The Correct Order To Watch The Rambo Movies

If you want to enjoy some often very good and often very bad action movies, the "Rambo" franchise is for you. And if you want to watch the strange and often disturbing trajectory of America's political core over nearly 40 years of cinema, the "Rambo" franchise is also for you. By accident or design, Sylvester Stallone's famed action series contains multitudes. They're macho, violent, ridiculous one-man-army movies. They're also propaganda, apologies for propaganda, and then propaganda again. They demand popcorn, and a crowd ready to hoot and holler. But also analysis.

But few film franchises outside of "Fast and Furious" have titles as confusing as the "Rambo" movies, which defy common logic and may have you, the John Rambo newbie, wondering if there's a trick to watching these things. Honestly, the key is to watch them in order of production. It's the only way to appreciate the series' loose continuity and, more importantly, appreciate how they reflect America's political priorities in a given period. Whether you're showing up for the muscles and machine guns or the historical study (or both!), these are movies best watched without any frills or fancy skipping around. The evolution, and sometimes devolution, is a key feature of "Rambo" fandom. 

There's only one correct order, really

People who enjoy film titles with a clear and consistent continuity ... look away! The titles for the "Rambo" movies in production order, the only true order in which to watch them, may break a piece of your brain and render you unable to go about your daily life. 

  • First Blood (1982)
  • Rambo: First Blood Part II (1985)
  • Rambo III (1988)
  • Rambo (2008)
  • Rambo: Last Blood (2019)

Of course, there is some method to the madness here. The first movie is based on the 1972 novel "First Blood" by David Morrell, so of course it has that title. It was only after that film's smash success, when the lead character's name started becoming its own kind of shorthand, that the "Rambo" series started becoming the "Rambo" series. 
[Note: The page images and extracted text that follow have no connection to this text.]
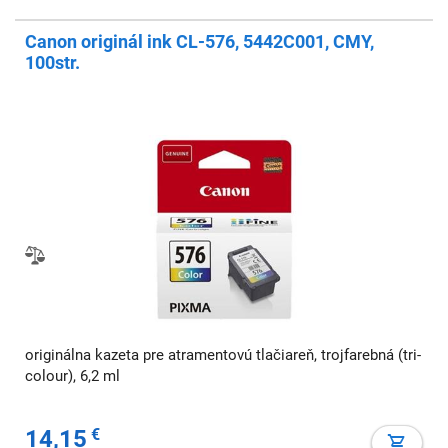
Canon originál ink CL-576, 5442C001, CMY,
100str.
originálna kazeta pre atramentovú tlačiareň, trojfarebná (tri-
colour), 6,2 ml
14,15
€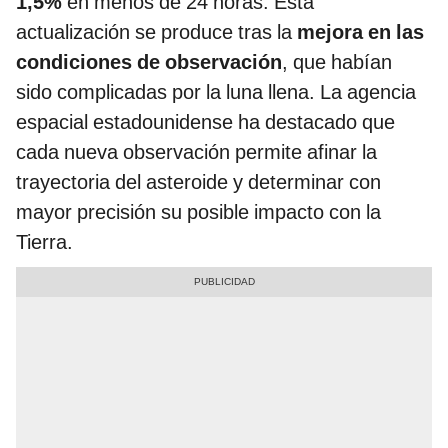
1,5%
en menos de 24 horas. Esta
actualización se produce tras la
mejora en las
condiciones de observación
, que habían
sido complicadas por la luna llena. La agencia
espacial estadounidense ha destacado que
cada nueva observación permite afinar la
trayectoria del asteroide y determinar con
mayor precisión su posible impacto con la
Tierra.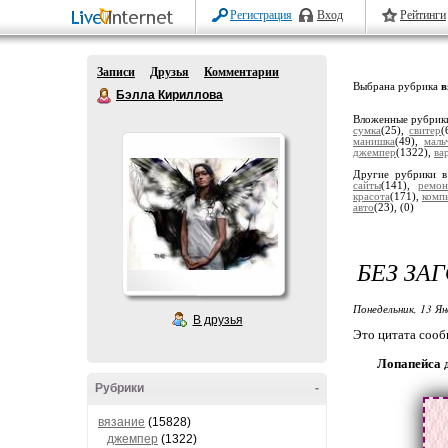
Регистрация
Вход
Рейтинги
Записи
Друзья
Комментарии
Выбрана рубрика
в
Бэлла Кириллова
Вложенные рубрик
сумка
(25),
свитер
(
манишка
(49),
маль
джемпер
(1322),
ва
Другие рубрики в
сайты
(141),
ремон
красота
(171),
комп
авто
(23),
(0)
БЕЗ ЗА
Понедельник, 13 Ян
В друзья
Это цитата соо
Лопапейса 
Рубрики
-
вязание
(15828)
джемпер
(1322)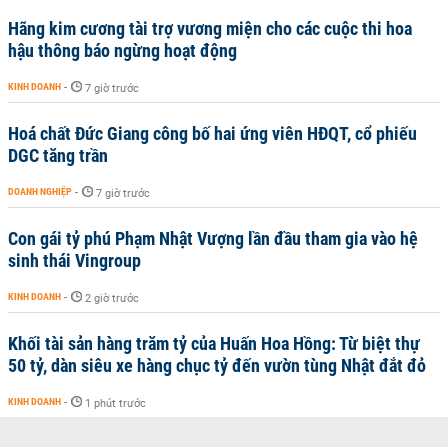
Hãng kim cương tài trợ vương miện cho các cuộc thi hoa
hậu thông báo ngừng hoạt động
KINH DOANH
-
7 giờ trước
Hoá chất Đức Giang công bố hai ứng viên HĐQT, cổ phiếu
DGC tăng trần
DOANH NGHIỆP
-
7 giờ trước
Con gái tỷ phú Phạm Nhật Vượng lần đầu tham gia vào hệ
sinh thái Vingroup
KINH DOANH
-
2 giờ trước
Khối tài sản hàng trăm tỷ của Huấn Hoa Hồng: Từ biệt thự
50 tỷ, dàn siêu xe hàng chục tỷ đến vườn tùng Nhật đắt đỏ
KINH DOANH
-
1 phút trước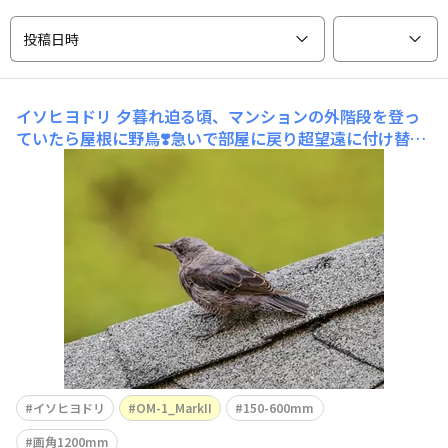
投稿日時
イソヒヨドリ
夕暮れ迫る頃、マンションの外階段を登っ
ていたら屋根に野鳥❣️急いで部屋に戻り超望遠に付け替え
て戻るとまだ居てくれました。一見イソヒヨドリのメスの
ようですが、オスの若鳥の可能性も。野鳥あるあるの見た
目が派手なオスの成鳥はこちら日暮れ前で暗かったのが残
念😢でも棲みついてくれたようで嬉しい。
イソヒヨドリ
OM-1_MarkII
150-600mm
画角1200mm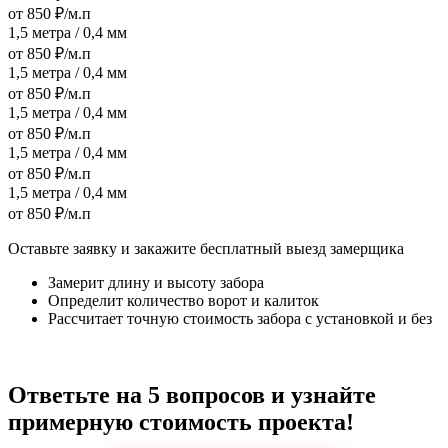
от 850 ₽/м.п
1,5 метра / 0,4 мм
от 850 ₽/м.п
1,5 метра / 0,4 мм
от 850 ₽/м.п
1,5 метра / 0,4 мм
от 850 ₽/м.п
1,5 метра / 0,4 мм
от 850 ₽/м.п
1,5 метра / 0,4 мм
от 850 ₽/м.п
Оставьте заявку и закажите бесплатный выезд замерщика
Замерит длину и высоту забора
Определит количество ворот и калиток
Рассчитает точную стоимость забора с установкой и без
Ответьте на 5 вопросов и узнайте
примерную стоимость проекта!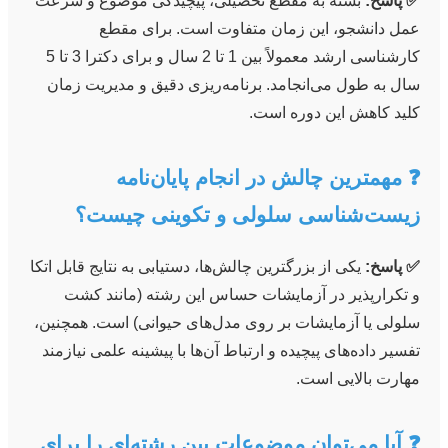
✅ پاسخ:
بسته به مقطع تحصیلی، پیچیدگی موضوع و سرعت
عمل دانشجو، این زمان متفاوت است. برای مقطع
کارشناسی ارشد معمولاً بین 1 تا 2 سال و برای دکترا 3 تا 5
سال به طول می‌انجامد. برنامه‌ریزی دقیق و مدیریت زمان
کلید کاهش این دوره است.
❓ مهمترین چالش در انجام پایان‌نامه
زیست‌شناسی سلولی و تکوینی چیست؟
✅ پاسخ:
یکی از بزرگترین چالش‌ها، دستیابی به نتایج قابل اتکا
و تکرارپذیر در آزمایشات حساس این رشته (مانند کشت
سلولی یا آزمایشات بر روی مدل‌های حیوانی) است. همچنین،
تفسیر داده‌های پیچیده و ارتباط آن‌ها با پیشینه علمی نیازمند
مهارت بالایی است.
❓ آیا می‌توان موضوعات بین رشته‌ای را برای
That first film also stands beyond the rest of the series in other key ways, too. Despite that '82 release year, it's very much a remnant of '70s New Hollywood cinema: a character-driven, cynical, dark-as-hell drama about a broken man navigating a broken nation. Director Ted Kotcheff takes the material seriously, and John Rambo — haunted Vietnam War veteran battling PTSD and also the dumbass cops who targeted him for just existing — is an unforgettable antihero, played unforgettably by Sylvester Stallone.

In the original book, Rambo dies by suicide. The film's original ending followed suit. But that changed. Rambo survived. And a franchise was born. If you want to only watch a single "Rambo" movie, the only one that is truly, undeniably good without several asterisks, "First Blood" is the one to watch. From there, it gets complicated. 

A franchise at war with itself

By the time "Rambo: First Blood Part II" went into production, the political atmosphere in the United States, and in Hollywood, had changed. American audiences didn't want a movie about the sins of their nation and the men we abandoned after throwing them into a needless war. They wanted a movie about an unstoppable American badass who could win every battle and solve every problem. With muscles and machine guns, of course. The "Rambo" series took a hard turn to the right, going jingoistic. It went even harder with "Rambo III," a film that plays like a two-hour propaganda video dead-set on ending the Cold War. Between that and "Rocky IV," Sylvester Stallone made a habit out of transforming once humble characters into the fists of the Reagan administration. No matter your political beliefs, the results are fascinating — watching the broken man in "First Blood" go from barely surviving to shooting down a Soviet helicopter with a bow and arrow in just three films is a surreal experience. 

After a 20 year break, Stallone returned to the series, this time stepping into the director's chair. The bafflingly titled "Rambo" is an odd film, a throwback to the first movie in terms of scale and intimacy, but also an action film with a bloodlust so powerful that it makes the original sequels look positively tame. The politics of the fourth film are all over the place, messy and muddled (perhaps by design, to reflect an older Rambo's lack of direction and contentment), but it's an undeniably effective film, especially for action fans who like their fight scenes to have a distinct horror edge. 

In 2019, Stallone closed out the series with "Rambo: Last Blood," a staggeringly bad movie whose knee-jerk, reactionary politics are as ugly as anything in the original sequels. Time has allowed us to view "Rambo: First Blood Part II" and "Rambo III" with enough distance to roll our eyes more than wince. "Last Blood," with its Mexican villains and border fears, is too fresh to enjoy on a historical level and too ugly to embrace as an action movie. Let's revisit this one in a decade or two, when it becomes an interesting artifact. Only then will we be able to fully and properly study all five films. Goodness knows there's a lot going on here.